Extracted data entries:
+++
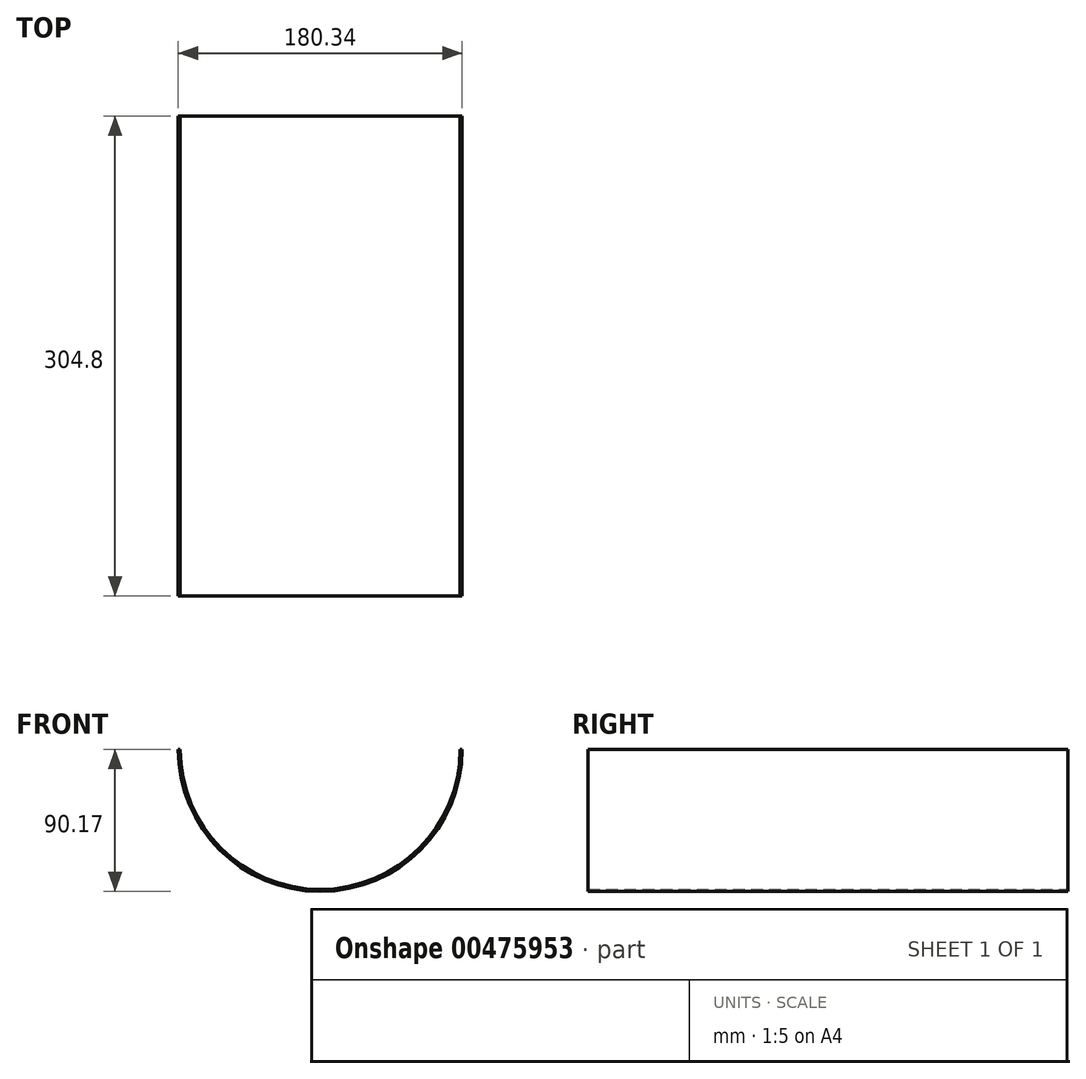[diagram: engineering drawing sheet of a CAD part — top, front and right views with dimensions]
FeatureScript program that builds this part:
annotation { "Feature Type Name" : "Feature", "Feature Type Description" : "" }
export const myFeature = defineFeature(function(context is Context, id is Id, definition is map)
    precondition{}
    {
        {
            var Q0;
            Q0=qCreatedBy(makeId("Front.planeOp"),FACE);
            var sketch = newSketch(context, id + "F0", { "sketchPlane" : qUnion([Q0])});
            skArc(sketch, "E0", {"start": v(-90.17, 0) * mm, "mid": v(0, -90.17) * mm, "end": v(90.17, 0) * mm});
            skArc(sketch, "E1", {"start": v(-88.9, 0) * mm, "mid": v(0, -88.9) * mm, "end": v(88.9, 0) * mm});
            skLineSegment(sketch, "E2", {"start": v(-90.17, 0) * mm, "end": v(-88.9, 0) * mm});
            skLineSegment(sketch, "E3", {"start": v(90.17, 0) * mm, "end": v(88.9, 0) * mm});
            skSolve(sketch);
        }
        {
            var Q0;
            Q0=qSketchRegion(id+"F0",true);
            extrude(context, id + "F1", {"entities" : qUnion([Q0]), "depth" : 152.4 * mm});
        }
        {
            var Q0;
            Q0=makeQuery(id+"F1.opExtrude","CAP_FACE",FACE,{"disambiguationData":[OSD([sQuery(id+"F0.wireOp",EDGE,"E0"),sQuery(id+"F0.wireOp",EDGE,"E1"),sQuery(id+"F0.wireOp",EDGE,"E2"),sQuery(id+"F0.wireOp",EDGE,"E3")])],"isStart":true});
            extrude(context, id + "F2", {"entities" : qUnion([Q0]), "operationType" : NewBodyOperationType.ADD, "depth" : 152.4 * mm});
        }
    });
+++
• **Stated problem**: Reproduce every line of the listing above verbatim, leaving out the pictures.

• **Answer to the task**:
[diagram: engineering drawing sheet of a CAD part — top, front and right views with dimensions]
FeatureScript program that builds this part:
annotation { "Feature Type Name" : "Feature", "Feature Type Description" : "" }
export const myFeature = defineFeature(function(context is Context, id is Id, definition is map)
    precondition{}
    {
        {
            var Q0;
            Q0=qCreatedBy(makeId("Front.planeOp"),FACE);
            var sketch = newSketch(context, id + "F0", { "sketchPlane" : qUnion([Q0])});
            skArc(sketch, "E0", {"start": v(-90.17, 0) * mm, "mid": v(0, -90.17) * mm, "end": v(90.17, 0) * mm});
            skArc(sketch, "E1", {"start": v(-88.9, 0) * mm, "mid": v(0, -88.9) * mm, "end": v(88.9, 0) * mm});
            skLineSegment(sketch, "E2", {"start": v(-90.17, 0) * mm, "end": v(-88.9, 0) * mm});
            skLineSegment(sketch, "E3", {"start": v(90.17, 0) * mm, "end": v(88.9, 0) * mm});
            skSolve(sketch);
        }
        {
            var Q0;
            Q0=qSketchRegion(id+"F0",true);
            extrude(context, id + "F1", {"entities" : qUnion([Q0]), "depth" : 152.4 * mm});
        }
        {
            var Q0;
            Q0=makeQuery(id+"F1.opExtrude","CAP_FACE",FACE,{"disambiguationData":[OSD([sQuery(id+"F0.wireOp",EDGE,"E0"),sQuery(id+"F0.wireOp",EDGE,"E1"),sQuery(id+"F0.wireOp",EDGE,"E2"),sQuery(id+"F0.wireOp",EDGE,"E3")])],"isStart":true});
            extrude(context, id + "F2", {"entities" : qUnion([Q0]), "operationType" : NewBodyOperationType.ADD, "depth" : 152.4 * mm});
        }
    });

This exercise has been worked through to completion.